How to Photograph a Waterfall Using a Polarizer
Posted by The Dream Within
on Feb 24th, 2014 | Comments Off on How to Photograph a Waterfall Using a Polarizer
Waterfalls have been a compelling subject for photographers since the the birth of the art form; they represent Mother Nature at her most powerful and beautiful. How, then, do we keep making interesting photos of something so often captured? In this video, Bryan Peterson demonstrates how, by combining the glory of nature with a bit of artistic intervention, you can do just that:
For his subject, Peterson uses the Upper North Falls in Silver Falls State Park, Oregon–a stone’s throw from his former home in Salem. The falls, surrounded by lush greenery and cascading into a wide, babbling creek, make for a beautiful photograph on their own, but Peterson shows how adding a little more visual interest can really highlight their beauty:
- Set up your tripod and camera low to the surface of the water (or simply the ground).

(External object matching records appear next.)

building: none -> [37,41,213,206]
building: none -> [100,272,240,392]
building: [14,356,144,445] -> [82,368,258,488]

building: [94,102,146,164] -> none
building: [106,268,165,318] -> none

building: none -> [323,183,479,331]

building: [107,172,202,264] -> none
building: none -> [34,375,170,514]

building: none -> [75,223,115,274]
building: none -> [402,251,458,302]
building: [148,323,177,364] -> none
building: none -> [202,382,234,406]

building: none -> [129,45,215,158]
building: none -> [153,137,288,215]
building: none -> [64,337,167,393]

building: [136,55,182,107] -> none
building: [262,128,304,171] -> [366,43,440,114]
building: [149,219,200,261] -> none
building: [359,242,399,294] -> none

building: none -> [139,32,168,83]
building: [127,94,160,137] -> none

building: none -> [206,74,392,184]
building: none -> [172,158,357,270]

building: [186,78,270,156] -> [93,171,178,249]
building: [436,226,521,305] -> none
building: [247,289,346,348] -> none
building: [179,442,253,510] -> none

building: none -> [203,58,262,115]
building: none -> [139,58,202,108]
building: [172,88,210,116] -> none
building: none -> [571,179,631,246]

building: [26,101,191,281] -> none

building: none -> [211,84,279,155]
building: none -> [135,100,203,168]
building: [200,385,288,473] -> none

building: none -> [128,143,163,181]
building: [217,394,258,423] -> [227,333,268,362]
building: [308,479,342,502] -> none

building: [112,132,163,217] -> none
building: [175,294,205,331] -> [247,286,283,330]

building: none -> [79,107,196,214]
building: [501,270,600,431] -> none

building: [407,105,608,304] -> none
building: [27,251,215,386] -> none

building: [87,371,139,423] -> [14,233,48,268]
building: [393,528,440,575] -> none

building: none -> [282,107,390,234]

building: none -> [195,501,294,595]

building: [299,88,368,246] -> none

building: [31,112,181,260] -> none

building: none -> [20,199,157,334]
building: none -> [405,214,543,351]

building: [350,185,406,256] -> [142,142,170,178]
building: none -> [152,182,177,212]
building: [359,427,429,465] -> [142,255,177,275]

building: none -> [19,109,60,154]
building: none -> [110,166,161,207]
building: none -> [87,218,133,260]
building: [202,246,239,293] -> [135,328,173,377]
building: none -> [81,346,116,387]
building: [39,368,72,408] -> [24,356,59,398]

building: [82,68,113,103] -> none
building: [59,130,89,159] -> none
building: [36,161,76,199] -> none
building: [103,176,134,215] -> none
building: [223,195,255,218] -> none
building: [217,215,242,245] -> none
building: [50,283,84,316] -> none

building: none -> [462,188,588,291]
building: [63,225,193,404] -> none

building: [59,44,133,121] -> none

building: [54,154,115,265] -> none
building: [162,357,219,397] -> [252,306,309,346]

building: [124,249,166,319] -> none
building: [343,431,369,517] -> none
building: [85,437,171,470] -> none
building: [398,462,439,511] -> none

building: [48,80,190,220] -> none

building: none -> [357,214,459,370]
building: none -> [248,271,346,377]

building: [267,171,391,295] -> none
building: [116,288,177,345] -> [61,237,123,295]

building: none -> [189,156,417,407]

- Use a wide-angle lens, like the Nikkor 17-35mm, to capture as much of the scenery as possible.
- To keep the entire image in focus while giving the falls a sense of motion, use a small aperture setting and a slow shutter speed.
- Add a polarizing filter to your lens (Peterson uses the Tiffen 77mm Circular Polarizer). This will not only reduce glare from the water’s surface and increase color saturation, it will allow you to use an even longer shutter speed.
- Since you’re using such a long exposure, use the Mirror Lock-Up setting on your camera, as well as a cable release to cut down on blurring.
- Lastly, add the finishing touch: a bit of color in the foreground to make a more compelling composition. Peterson uses fallen autumn leaves–obviously, these will not always be available, so get creative!
- Expose and enjoy the results!
A comparison between the image with no intervention from the photographer, and the image with added leaves. Both are pretty, but the latter is a bit more interesting to look at.
“Remember: you are in charge of your own creativity.”